4.3. Experiment with Kinect V2
The third experiment was designed to evaluate the applicability of the proposed method for different types of SL-based RGB-D sensor. In this experiment, we used the Kinect v2 to collect the sample data under a similar test condition to the second experiment. The test results are shown in
Table 4. When compared to the unweighted perpendicular-based method, the proposed method improved the accuracy of the plane fitting significantly, with the angle error improving from 2.7 degrees to 0.9 degrees and the distance error from 15.5 cm to 7.1 cm. This experiment indicates that the proposed method is practical for different types of SL-based RGB-D sensors.
5. Conclusions
Fitting point cloud data to regular shapes (i.e., plane, sphere, and cylinder) is a fundamental step for point cloud classification, segmentation, and calibration. For low-cost RGB-D sensors, since the depth measurements are range-related, any unweighted fitting methods will introduce significant errors in the fitted shapes.

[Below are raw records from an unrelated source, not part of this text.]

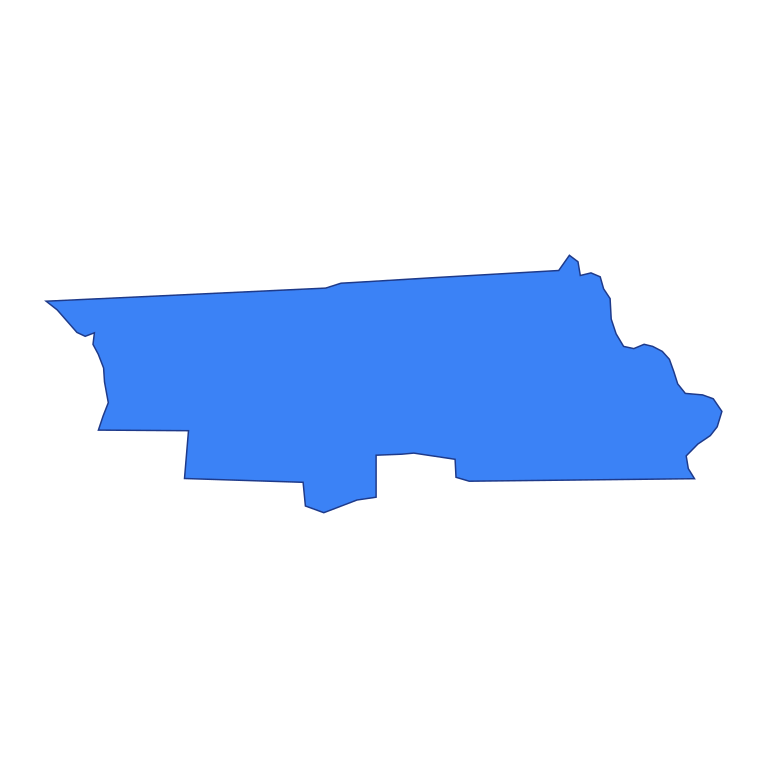 Vila Flores, Rio Grande do Sul, Brazil (Albers equal-area conic projection)
{"feature_id": "56859067B54992205336034", "entity_name": "Vila Flores", "entity_type": "district", "adm_level": 2, "iso_a3": "BRA", "parent_name": "Brazil", "parent_adm1": "Rio Grande do Sul", "projection": "albers", "projection_center": [-51.536, -28.86], "detail": "fine", "context": "isolated", "style": "filled", "palette": "blue", "viewbox_px": 768, "rotation_deg": 0, "n_neighbors": 0, "source": "geoboundaries", "source_scale": "gbopen_adm2", "svg_char_len": 820}
<svg xmlns="http://www.w3.org/2000/svg" viewBox="0 0 768 768"><path d="M673.9,371.9L669.4,359.3L662.3,351.4L652.7,346.4L644.1,344.3L633.8,348.6L623.6,346.4L616.1,333.8L611.2,319.0L610.1,298.6L603.6,288.8L600.2,276.8L591.0,272.9L580.3,275.5L578.0,261.8L569.4,255.3L558.7,270.5L431.4,277.8L353.5,282.5L341.0,283.2L325.6,288.1L46.1,301.2L57.2,309.9L76.9,332.4L85.2,336.3L94.4,332.8L93.0,344.4L98.3,354.3L103.6,368.0L104.5,381.9L108.3,402.7L103.1,416.0L98.4,430.1L188.5,430.7L184.5,478.5L303.1,482.3L305.4,506.0L323.8,512.7L357.0,500.0L376.1,497.2L376.1,455.2L401.6,454.2L413.8,453.1L455.1,459.3L456.0,477.3L469.2,481.2L694.5,478.7L688.3,468.6L686.2,455.9L697.9,444.0L710.3,435.6L717.2,426.8L721.9,411.4L713.3,398.8L702.6,394.9L685.3,393.4L677.7,383.9L673.9,371.9Z" fill="#3b82f6" stroke="#1e3a8a" stroke-width="1.5"/></svg>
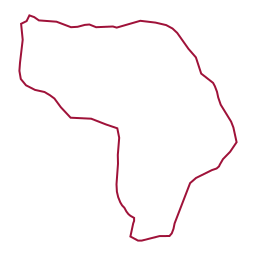 an SVG outline of Kapisa
{"feature_id": "AFG-1768", "entity_name": "Kapisa", "entity_type": "Province", "adm_level": 1, "iso_a3": "AFG", "parent_name": "Afghanistan", "parent_adm1": "", "projection": "mercator", "projection_center": [69.606, 34.911], "detail": "fine", "context": "isolated", "style": "outline", "palette": "rose", "viewbox_px": 256, "rotation_deg": 0, "n_neighbors": 0, "source": "natural_earth", "source_scale": "10m", "svg_char_len": 970}
<svg xmlns="http://www.w3.org/2000/svg" viewBox="0 0 256 256"><path d="M230.1,151.8L223.0,159.1L219.8,164.6L219.0,166.4L216.6,168.5L211.9,170.1L196.1,177.9L190.1,183.1L174.6,223.4L173.5,228.8L171.8,233.3L169.5,236.0L159.5,236.1L141.7,240.6L138.0,240.6L130.4,236.5L133.2,223.4L134.1,220.9L134.1,217.9L130.4,215.8L128.4,214.1L126.4,211.5L124.4,207.8L122.1,205.4L120.3,202.4L118.2,197.2L116.9,191.7L116.5,184.3L118.0,163.6L117.8,155.0L119.2,137.8L117.3,128.3L106.1,124.5L91.2,118.7L70.6,117.7L60.8,107.2L54.4,98.5L49.9,95.2L44.5,92.0L35.0,89.9L26.0,85.3L20.8,79.0L19.4,70.9L20.0,62.8L22.7,39.8L21.1,23.8L26.6,21.1L29.4,15.4L34.2,17.1L38.9,20.4L56.5,21.7L71.0,27.2L77.6,26.8L84.8,24.9L89.4,24.5L96.1,27.2L112.9,26.5L116.7,27.6L140.3,20.8L155.5,22.6L166.2,25.1L172.5,28.5L177.2,32.9L188.5,48.9L195.9,57.4L201.2,73.6L213.1,82.9L214.9,86.3L217.0,91.8L218.2,97.4L220.7,104.7L231.1,121.6L233.4,127.5L236.6,142.2L230.1,151.8Z" fill="none" stroke="#9f1239" stroke-width="2"/></svg>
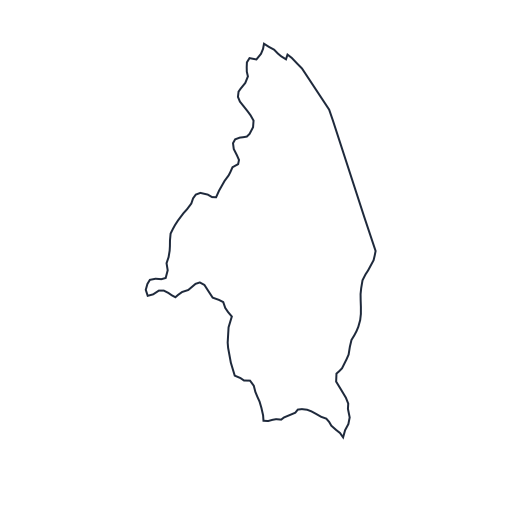 Central do Maranhão, Maranhão, Brazil (Equal Earth projection), rotated 162°
{"feature_id": "56859067B32217682416213", "entity_name": "Central do Maranhão", "entity_type": "district", "adm_level": 2, "iso_a3": "BRA", "parent_name": "Brazil", "parent_adm1": "Maranhão", "projection": "equal_earth", "projection_center": [-44.838, -2.255], "detail": "fine", "context": "isolated", "style": "outline", "palette": "slate", "viewbox_px": 512, "rotation_deg": 162, "n_neighbors": 0, "source": "geoboundaries", "source_scale": "gbopen_adm2", "svg_char_len": 2037}
<svg xmlns="http://www.w3.org/2000/svg" viewBox="0 0 512 512"><g transform="rotate(162 256 256)"><path d="M343.3,276.8L344.4,269.7L348.7,263.0L353.2,263.2L358.5,265.4L364.3,266.1L367.9,263.0L371.3,257.9L371.3,251.6L365.7,251.3L359.1,253.1L354.4,251.6L350.8,248.0L348.2,244.6L345.4,241.7L342.1,243.1L337.4,244.6L330.9,244.6L322.1,248.2L317.6,248.2L314.0,244.4L312.4,238.3L310.1,229.8L304.8,225.7L301.4,222.3L301.3,216.1L299.9,211.3L297.7,205.9L304.1,196.7L309.7,182.4L310.9,177.3L312.9,162.3L313.2,148.8L308.5,144.7L305.9,141.3L300.2,139.3L298.2,133.3L298.6,127.0L298.2,121.7L297.6,116.4L297.8,109.8L298.5,102.2L299.8,97.0L295.5,95.3L291.0,95.1L287.3,94.6L282.6,92.6L279.3,93.8L267.1,94.8L263.7,97.0L259.7,96.2L254.9,94.0L251.3,91.1L247.6,87.2L243.7,82.9L239.4,79.6L237.7,75.6L236.8,71.3L233.5,65.7L230.8,61.7L229.2,56.6L225.1,62.8L220.1,67.6L216.8,73.5L215.8,82.2L213.9,87.1L214.3,93.4L216.5,103.0L218.6,111.8L215.8,119.3L212.5,120.7L208.9,122.6L201.7,129.9L198.4,133.6L194.7,140.8L191.1,146.7L187.0,150.2L183.7,153.4L180.6,157.0L176.7,162.9L174.2,168.4L172.0,175.1L170.1,181.7L168.3,187.5L165.9,192.9L162.2,200.0L157.5,204.7L153.9,207.6L145.5,215.6L143.0,219.7L140.7,223.8L141.0,260.1L141.0,267.1L141.0,281.1L141.0,348.7L141.0,361.0L141.2,372.6L154.3,420.1L157.2,425.9L160.8,433.4L163.8,437.8L166.7,433.8L170.4,438.2L172.7,441.9L175.0,446.6L179.1,450.9L182.8,455.4L185.3,450.8L188.8,446.7L194.9,442.8L201.0,446.2L204.8,443.0L206.5,438.4L207.8,434.1L208.2,429.3L212.7,423.9L218.9,419.9L221.8,417.7L224.0,412.9L223.6,407.8L221.0,400.9L219.4,396.6L217.7,391.5L216.5,385.5L219.0,379.4L224.4,374.1L227.8,372.4L231.3,372.9L234.8,373.6L239.8,373.4L243.0,370.4L244.1,364.6L243.0,357.6L242.5,352.6L244.6,348.9L250.9,347.7L254.4,343.8L257.0,341.2L262.6,337.2L270.9,329.6L275.8,324.2L279.6,325.6L282.9,329.3L289.4,333.2L294.3,333.0L298.0,330.3L301.3,325.9L307.1,321.8L311.8,319.1L319.2,313.9L323.4,310.5L326.7,307.4L330.3,303.7L333.0,297.4L334.9,291.8L336.5,287.7L339.5,281.9L343.3,276.8Z" fill="none" stroke="#1e293b" stroke-width="2"/></g></svg>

In this paper, we derived a rigorous error model for a point cloud dataset generated by a low-cost SL-based RGB-D sensor. Based on this error model, we proposed a novel RANSAC-based plane fitting method by replacing the cost function of the perpendicular offset to the weighted radial offset. The experimental results showed that our proposed method is robust and practical for different operating ranges, different working conditions, and different types of SL-based RGB-D sensors. For operating ranges between 1.23 meters and 4.31 meters, the proposed method can obtain a plane fitting result with an angle error of about one degree and a distance error less than 6 cm. Meanwhile, the proposed method improved the angle accuracy from 3.8 degrees to 0.5 degrees and the distance error from 16.8 centimeters to 4.7 centimeters, compared to the unweighted perpendicular offset cost function, with a dataset in a large depth measurement scale.
Further research is still required to apply the proposed error model to the fitting algorithm of more complex shapes (e.g., sphere, cylinder, and curved surfaces). We will also use this point weighting method to identify the confidence of the point matching results of the RGB-D-based SLAM system to improve the robustness and accuracy of the SLAM system. These shape data and precise 3D point clouds will be used to establish an automatic indoor BIM generation system.